4月11日、『f f f -フォルティッシッシモ-』の千秋楽ライブ配信を見ながら、『よく死ぬことは、よく生きることだ』という言葉を思い出していた。

これは1987年に乳がんの3度目の再発のために46歳で亡くなった千葉敦子さんのがん闘病記のタイトルで、本作品とは関係ない。ただ『f f f』で望海風斗が演じるルートヴィヒ・ヴァン・ベートーヴェンの生き様は、千葉さんが本書で述べている「自分の人生をどう生きてきたかが、どう死ぬかを決定するのだ」という言葉を思い起こさせたのだ。


おまえの芸術にのみ生きよ!

上田久美子は本作で、人は生きるために何が必要なのか、自らの思想に基づいた解釈をもって、「楽聖」と呼ばれたベートーヴェンの半生を読み解いた。

音楽家でありながら、耳が聞こえなくなるという不幸に見舞われたルートヴィヒ・ヴァン・ベートーヴェンは、その不幸な運命に負けずに交響曲第6番「田園」、「歓喜の歌」を含む交響曲第9番などの数多くの名曲・大曲を後世に残したことで知られる。

■ **元データ**
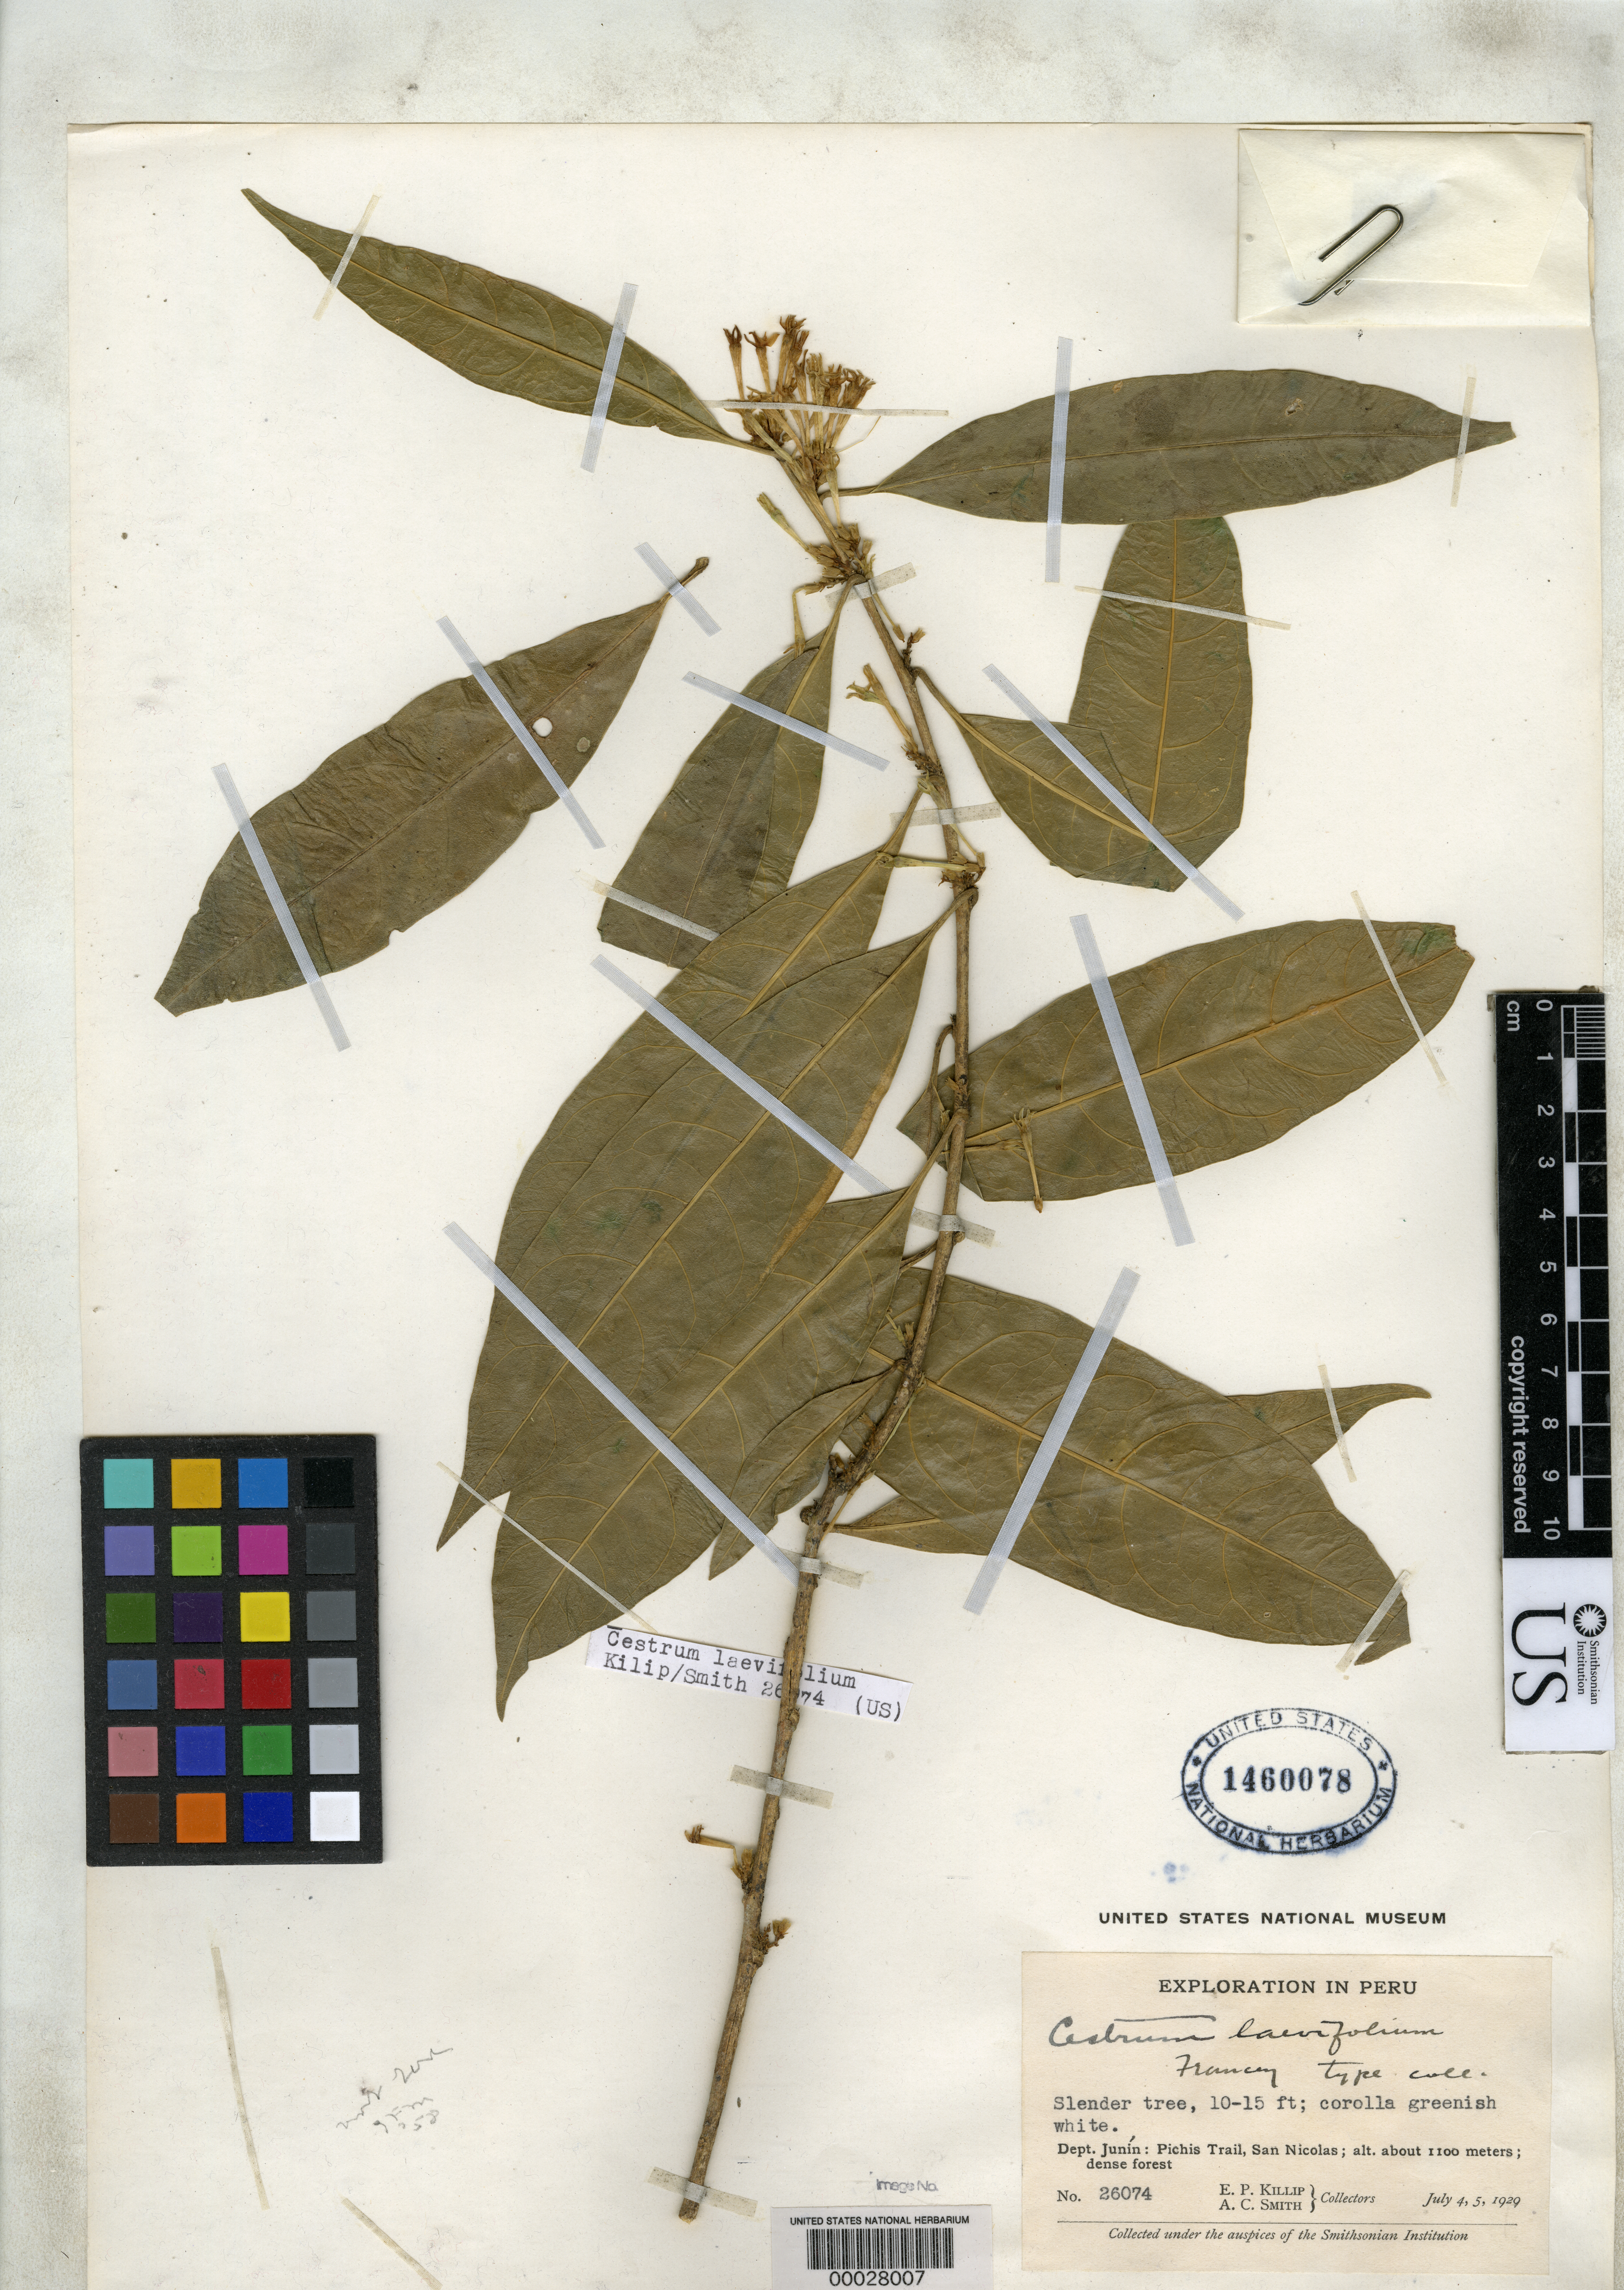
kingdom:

■ **課題の条件**
A) 『f f f』を扱った文章によれば、千葉敦子さんは何歳で亡くなりましたか？
B) 『f f f』を扱った文章を、最後の文の後から書き継いでください。

■ **課題ごとの結果**
A) 46歳で亡くなりました。

B)
ベートーヴェンは音楽家は芸術家であるという認識に立ち、音楽を芸術作品と位置づけた。当時の音楽界ではそれはまさしく革命的な思想であったという。

それまでの音楽家は聖職者や王侯・貴族の庇護のもとに、聖堂や宮廷、社交界からの注文に応じて楽曲を提供した。物語化されたミュージカル『モーツアルト!!』や『ロック・オペラ・モーツアルト』では、モーツアルトがザルツブルクのコロレド大司教によって放逐され、父レオポルドの意向のもとに宮廷での職を求めてパリやウイーンを彷徨う姿が描かれるが、当時はパトロンなしで音楽は立ち行かなかった。

ベートーヴェンも初期にはルドルフ大公などの貴族をパトロンにし、名声を得ていたが、ナポレオンの台頭など時代の変化を感じ、宗教や王侯貴族のための音楽からまだ見ぬ新しい世界のための音楽、芸術としての音楽を目指すようになっていく。

ベートーヴェンの書簡や手紙には「芸術」という言葉が頻出するという。彼にとって「芸術」とはどういう意味だったのか。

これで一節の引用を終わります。